Task objective. Print the listing in its entirety and exactly, leaving out images.

Exercise inputs.
--------------------------------
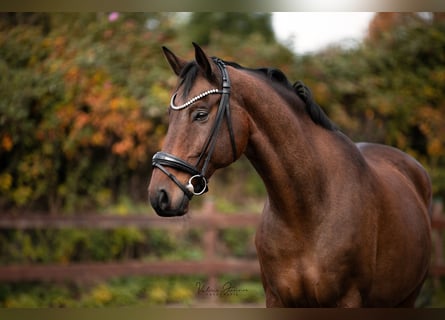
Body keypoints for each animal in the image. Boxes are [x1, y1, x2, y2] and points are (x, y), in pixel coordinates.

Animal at [147, 43, 432, 308]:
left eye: (201, 114)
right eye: (170, 115)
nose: (159, 195)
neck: (306, 213)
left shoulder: (348, 300)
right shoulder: (277, 298)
--------------------------------
Response area.
Body keypoints for each animal in the image. Boxes are [x1, y1, x2, y2] and points are (x, y), in pixel coordinates.

Animal at [147, 43, 432, 308]:
left eye: (201, 114)
right eye: (170, 115)
nose: (159, 195)
neck: (306, 213)
left shoulder: (348, 300)
right shoulder: (277, 298)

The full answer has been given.